Challenges in the Use of in silico Tools for Predicting Peptides Binding to HLA-Class II Molecules of HCV E1, E2, and P7

Abstract

The application of in silico tools for the development of T-cell vaccines is crucial. Yet, due to myriad of polymorphisms of human T-lymphocytic antigen challenges, such therapeutic opportunities present unique roadblocks. There is an obvious advantage in using immunoinformatics (i.e., significantly decreasing cost related to laboratory expenses). A previous publication looked at random binding and nonbinding peptides in order to test the practicality of using such in silico tools to obtain possible immunogenic peptides. The present in silico study applied the same basic approaches to an applicable problem that was to identify promiscuous peptide vaccine candidates for hepatitis C virus (HCV) infection. The data sets used, included the proteins HCV E1, E2 and P7 as the binders (non-self antigens) and the GAD65 and ICA69, which have an association with diabetes, as non-binders (self-antigens). The in silico tools utilized were ProPred, MHC2PRED, and RANKPEP. The resulting differences were identifiable in each of the statistical parameters examined.
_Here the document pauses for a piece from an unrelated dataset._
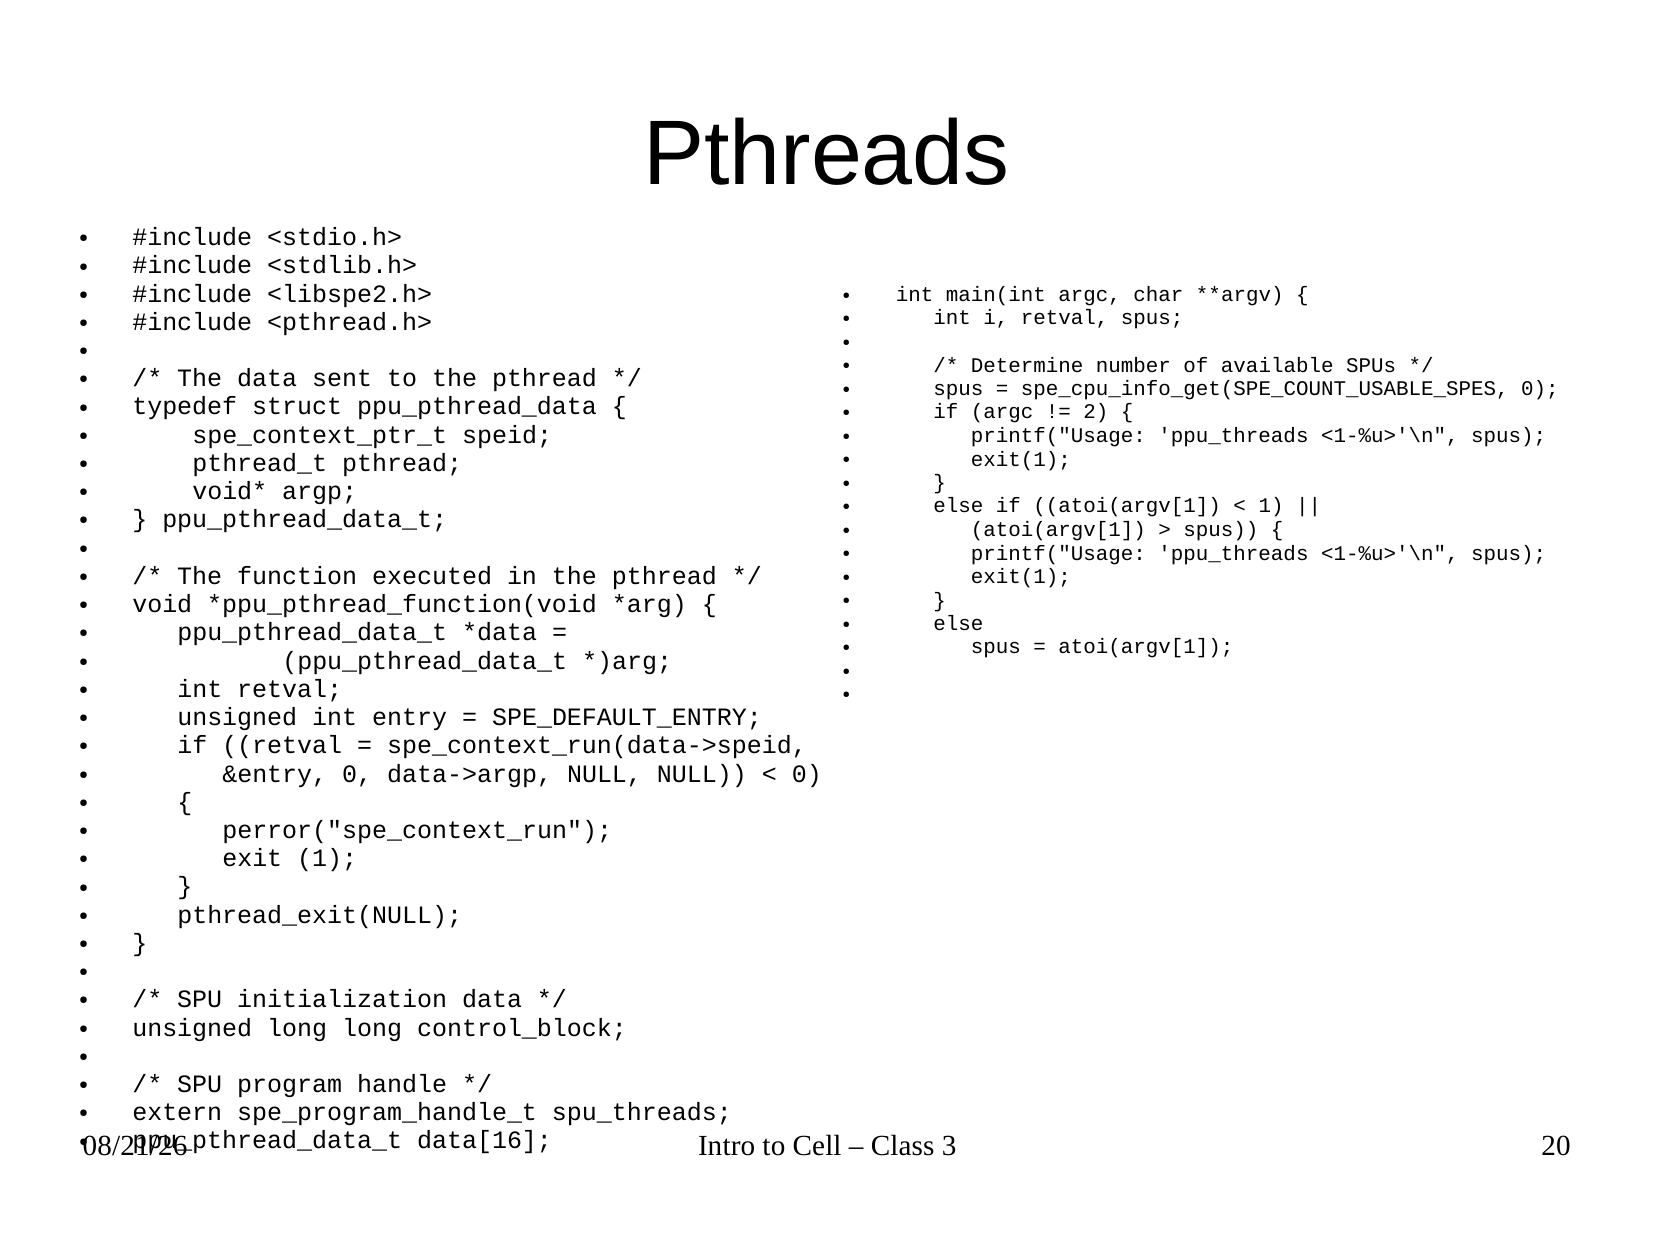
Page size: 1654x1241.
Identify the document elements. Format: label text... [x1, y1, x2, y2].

list #include <stdio.h> #include <stdlib.h> #include <libspe2.h> #include <pthread.h> /* The data sent to the pthread */ typedef struct ppu_pthread_data { spe_context_ptr_t speid; pthread_t pthread; void* argp; } ppu_pthread_data_t; /* The function executed in the pthread */ void *ppu_pthread_function(void *arg) { ppu_pthread_data_t *data = (ppu_pthread_data_t *)arg; int retval; unsigned int entry = SPE_DEFAULT_ENTRY; if ((retval = spe_context_run(data->speid, &entry, 0, data->argp, NULL, NULL)) < 0) { perror("spe_context_run"); exit (1); } pthread_exit(NULL); } /* SPU initialization data */ unsigned long long control_block; /* SPU program handle */ extern spe_program_handle_t spu_threads; ppu_pthread_data_t data[16]; [61, 225, 863, 1108]
list int main(int argc, char **argv) { int i, retval, spus; /* Determine number of available SPUs */ spus = spe_cpu_info_get(SPE_COUNT_USABLE_SPES, 0); if (argc != 2) { printf("Usage: 'ppu_threads <1-%u>'\n", spus); exit(1); } else if ((atoi(argv[1]) < 1) || (atoi(argv[1]) > spus)) { printf("Usage: 'ppu_threads <1-%u>'\n", spus); exit(1); } else spus = atoi(argv[1]); [825, 284, 1613, 1088]
title Pthreads [82, 49, 1571, 257]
Variations in the outcomes were evident by the dissimilarities found among the major indices of evaluation Sensitivity, Specificity, Accuracy, Positive Predictive Value (PPV), Negative Predictive Value (NPV) and Matthews's correlation coefficient (MCC) of the percentages of the predicted promiscuous peptides to HLA-DRB1*0101, *0301, and *0401. The conclusion from this study indicates that more work needs to be done in order to enhance the predictability of programs for the identification of peptide vaccine candidates for HCV. Such programs should not be solely relied upon without in vitro assay verification.